Record extracts:
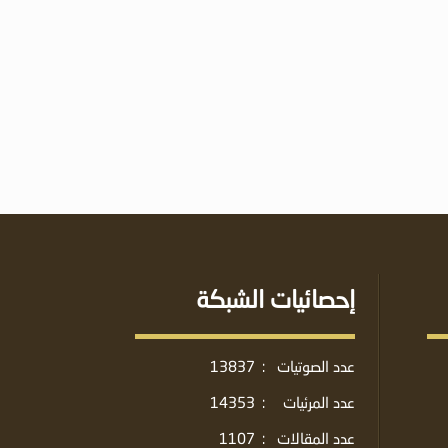
إحصائيات الشبكة
عدد الصوتيات
:
13837
عدد المرئيات
:
14353
عدد المقالات
:
1107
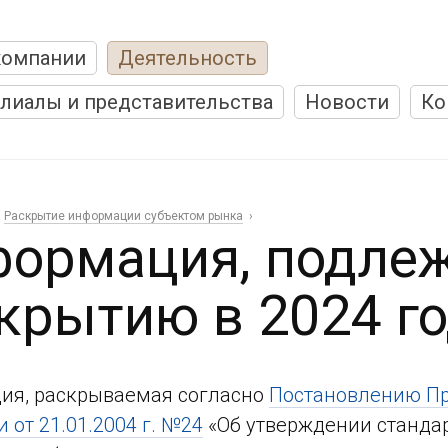
компании
Деятельность
лиалы и представительства
Новости
Ко
Раскрытие информации субъектом рынка
ормация, подле
крытию в 2024 го
ия, раскрываемая согласно
Постановлению Пр
 от 21.01.2004 г. №24
«Об утверждении станда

Action item:
Every line above needs to be written out again as it stands. Pictures do not belong in the copy.

Answer box:
إحصائيات الشبكة
عدد الصوتيات
:
13837
عدد المرئيات
:
14353
عدد المقالات
:
1107
компании
Деятельность
лиалы и представительства
Новости
Ко
Раскрытие информации субъектом рынка
ормация, подле
крытию в 2024 го
ия, раскрываемая согласно
Постановлению Пр
 от 21.01.2004 г. №24
«Об утверждении станда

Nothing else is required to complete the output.